**Given passage**
[Start of section]
January 19, 2007 | General

Smart Contracting

BioCycle January 2007, Vol. 48, No. 1, p. 20
Partnership arrangements between the municipality and private processor must address potential problem areas that include site access, feedstock quality, tonnage, odors and other “hot” contract issues.
Robert Spencer

THE road to Compost City is littered with the skeletons of failed facilities, some of which might still be in business were it not for poorly drafted contracts. A recent review of factors in closure of six food residuals composting facilities in Massachusetts during the period 2003 to 2006, identified the following:
o Neighborhood opposition due to odor, noise, truck traffic;
o Higher than anticipated operational costs;
o Under-capitalization resulting in inadequate facility design and/or technology;
o Lack of composting experience;
o Poor geographic proximity to food residuals generators;
o Inorganic contamination of compost product;
o Excessive residue disposal costs;
o Political and local government interference.
While the most ironclad contract in the world can’t compensate for lack of composting experience, inadequate capitalization and poor geographic proximity to generators, the other factors can and should be addressed in the procurement and contract process for a compost facility operated by a private vendor under contract to a municipality. Inclusion in a contract does not guarantee success, but if such factors are anticipated in a contract they may be successfully managed.
Although there are a number of privately owned, “merchant” composting facilities operating in the country, an increasing number of cities, towns and counties are seeking private operators for their municipally owned composting sites. In some cases, these government entities are requiring that the operation accept source separated food residuals. Generally, success of such public-private partnerships can be defined where the municipality’s organics stream is successfully recycled without causing nuisance conditions, and the private operator can pay its bills, and make a profit.
Thomas Mackie, an attorney who specializes in municipal solid waste facility development, including composting plants, has worked on numerous projects that involve controversy, permit violations, political interference and neighbor opposition. “It is very difficult to contractually allow a facility to operate in the face of public opposition, particularly when voters elect an official who is hostile to the facility,” says Mackie, a partner in Mackie Shea & O’Brien, PC, a Boston law firm. Therefore, he recommends the type of contract, and its specific contents, be carefully considered when initiating a composting project.
This article is written around issues related to composting as the service being provided under contract to a municipality. Most of the principles and guidance would apply to other organics recycling projects that involve a partnership arrangement between a public entity and private sector operator, e.g., a biomass energy facility, anaerobic digester, etc.
So how can a partnership between a municipality and a private composter be structured to protect the interests of both parties? Mackie describes two basic types of contracts – service provider and partnership.
[End of section]
**Given entries**
[Start of section]
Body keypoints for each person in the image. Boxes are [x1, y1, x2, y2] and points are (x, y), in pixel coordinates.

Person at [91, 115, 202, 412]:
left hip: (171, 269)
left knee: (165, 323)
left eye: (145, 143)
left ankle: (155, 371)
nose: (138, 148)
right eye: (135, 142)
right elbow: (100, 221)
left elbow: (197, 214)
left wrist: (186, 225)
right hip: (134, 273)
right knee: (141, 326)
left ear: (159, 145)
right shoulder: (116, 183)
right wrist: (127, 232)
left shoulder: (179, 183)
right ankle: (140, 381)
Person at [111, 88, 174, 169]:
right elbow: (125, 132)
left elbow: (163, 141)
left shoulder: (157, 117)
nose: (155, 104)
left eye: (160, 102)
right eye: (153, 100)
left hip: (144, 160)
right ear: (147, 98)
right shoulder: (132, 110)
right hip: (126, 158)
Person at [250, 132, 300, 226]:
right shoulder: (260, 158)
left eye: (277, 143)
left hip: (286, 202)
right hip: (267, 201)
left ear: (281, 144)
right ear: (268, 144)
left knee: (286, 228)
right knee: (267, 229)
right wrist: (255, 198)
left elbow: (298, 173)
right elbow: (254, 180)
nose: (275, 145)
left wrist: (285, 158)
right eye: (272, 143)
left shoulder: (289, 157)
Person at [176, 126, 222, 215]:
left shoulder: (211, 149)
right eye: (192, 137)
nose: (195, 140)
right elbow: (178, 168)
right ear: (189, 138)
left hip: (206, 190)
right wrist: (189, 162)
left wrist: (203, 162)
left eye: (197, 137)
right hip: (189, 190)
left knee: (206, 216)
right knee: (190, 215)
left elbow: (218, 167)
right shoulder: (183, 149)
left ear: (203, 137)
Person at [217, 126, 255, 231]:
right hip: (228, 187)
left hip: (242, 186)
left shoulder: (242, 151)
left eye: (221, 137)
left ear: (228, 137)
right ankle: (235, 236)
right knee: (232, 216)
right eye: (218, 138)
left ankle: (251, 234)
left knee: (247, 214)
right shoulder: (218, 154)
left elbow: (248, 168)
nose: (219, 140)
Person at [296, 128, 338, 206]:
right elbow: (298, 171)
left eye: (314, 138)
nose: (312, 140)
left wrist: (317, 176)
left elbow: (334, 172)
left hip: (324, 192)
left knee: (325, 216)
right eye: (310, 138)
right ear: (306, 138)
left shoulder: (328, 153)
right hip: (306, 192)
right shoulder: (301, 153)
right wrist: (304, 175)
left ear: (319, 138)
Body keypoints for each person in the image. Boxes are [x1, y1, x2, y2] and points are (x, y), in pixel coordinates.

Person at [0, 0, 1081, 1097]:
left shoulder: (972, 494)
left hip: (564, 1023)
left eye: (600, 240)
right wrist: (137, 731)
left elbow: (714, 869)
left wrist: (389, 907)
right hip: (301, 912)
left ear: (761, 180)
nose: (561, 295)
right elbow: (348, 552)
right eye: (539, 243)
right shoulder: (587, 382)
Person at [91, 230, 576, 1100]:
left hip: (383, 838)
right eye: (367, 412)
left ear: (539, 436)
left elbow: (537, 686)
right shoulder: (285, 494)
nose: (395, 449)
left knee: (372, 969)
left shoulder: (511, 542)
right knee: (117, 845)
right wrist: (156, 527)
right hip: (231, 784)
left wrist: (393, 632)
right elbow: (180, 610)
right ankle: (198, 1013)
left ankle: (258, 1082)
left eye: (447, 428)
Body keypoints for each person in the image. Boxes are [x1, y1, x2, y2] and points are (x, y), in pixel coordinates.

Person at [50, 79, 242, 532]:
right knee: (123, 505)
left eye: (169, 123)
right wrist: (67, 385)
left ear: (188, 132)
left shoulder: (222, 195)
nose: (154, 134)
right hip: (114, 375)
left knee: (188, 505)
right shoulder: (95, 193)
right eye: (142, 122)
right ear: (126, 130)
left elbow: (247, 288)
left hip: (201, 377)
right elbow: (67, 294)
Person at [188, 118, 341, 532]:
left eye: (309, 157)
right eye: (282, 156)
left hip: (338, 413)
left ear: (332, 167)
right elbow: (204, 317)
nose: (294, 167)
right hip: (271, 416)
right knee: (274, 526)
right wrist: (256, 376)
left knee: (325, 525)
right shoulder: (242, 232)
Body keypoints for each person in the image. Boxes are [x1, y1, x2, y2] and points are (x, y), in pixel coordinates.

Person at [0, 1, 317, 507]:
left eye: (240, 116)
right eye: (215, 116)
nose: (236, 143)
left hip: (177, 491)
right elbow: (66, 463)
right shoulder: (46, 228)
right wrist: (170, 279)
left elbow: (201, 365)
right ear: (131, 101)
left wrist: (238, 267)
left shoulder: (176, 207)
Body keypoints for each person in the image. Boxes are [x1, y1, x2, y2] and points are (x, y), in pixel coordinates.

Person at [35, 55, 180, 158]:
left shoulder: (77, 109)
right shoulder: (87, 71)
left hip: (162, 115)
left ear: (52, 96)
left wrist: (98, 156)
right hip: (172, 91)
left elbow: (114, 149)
[End of section]
**Your task**
According to the article on smart contracting, what factors did the review identify in the closure of six food residuals composting facilities in Massachusetts? List all of them.

**Result of the task**
- Neighborhood opposition due to odor, noise, truck traffic
- Higher than anticipated operational costs
- Under-capitalization resulting in inadequate facility design and/or technology
- Lack of composting experience
- Poor geographic proximity to food residuals generators
- Inorganic contamination of compost product
- Excessive residue disposal costs
- Political and local government interference